Similarly, Peter MacGill, president of New York's Pace/MacGill Gallery, and Wilhelm Schurmann, photographer, professor and leading collector based in Herzogenrath, Germany, deconstruct Robert Frank's great 1948 photo of a New York street in which four-fifths of the image is devoted to the asphalt of empty road surface, with a white painted lane marker leading our eye through the center of the picture, and its radical, receding perspective, to a white sky. MacGill points out how the white line on a black field foreshadows the gestures of Abstract Expressionist painting, while Schurmann notes how "the lane marker--unexposed material--connects with the paper-white sky between the buildings to become a flower, a tulip balancing on its stem."

Such startling artistry and unexpected connections abound in this book, none more startling than "Haverstraw, New York," Lee Friedlander's 1966 self-portrait behind the wheel of a truck, his camera perched obviously on the hood (we see its shadow at the bottom of the frame). As Jeffrey Fraenkel, of San Francisco's Fraenkel Gallery, points out, this anomalous Friedlander represents "a curious sub-strain in his work… Friedlander as a performer." It doesn't take much to see how this strange self-dramatization presages Cindy Sherman's untitled movie stills of nearly two decades later, and one is grateful to Fraenkel for lifting the curtain on a brilliant curiosity.

Of course, one can quibble at the sprawling, seemingly random arrangement of the material in this book--it would make sense to move more chronologically from earlier to later periods--but at the end of the day the constant juxtapositions work their magic, taking us back and forth along the continuum of photography's most inspired moments, reminding us that art exists in and out of time.

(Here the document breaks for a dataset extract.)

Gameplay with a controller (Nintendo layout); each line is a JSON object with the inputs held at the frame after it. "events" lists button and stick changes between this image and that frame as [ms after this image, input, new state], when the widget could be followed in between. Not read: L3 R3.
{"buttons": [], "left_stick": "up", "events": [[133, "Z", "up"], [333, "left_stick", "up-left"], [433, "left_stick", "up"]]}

This book is a superb anniversary present from Kicken Gallery to the world.

Matt Damsker is an author and critic, who has written about photography and the arts for the Los Angeles Times, Hartford Courant, Philadelphia Bulletin, Rolling Stone magazine and other publications. His book, "Rock Voices", was published in 1981 by St. Martin's Press. His essay in the book, "Marcus Doyle: Night Vision" was published in the fall of 2005. He currently reviews books for U.S.A. Today.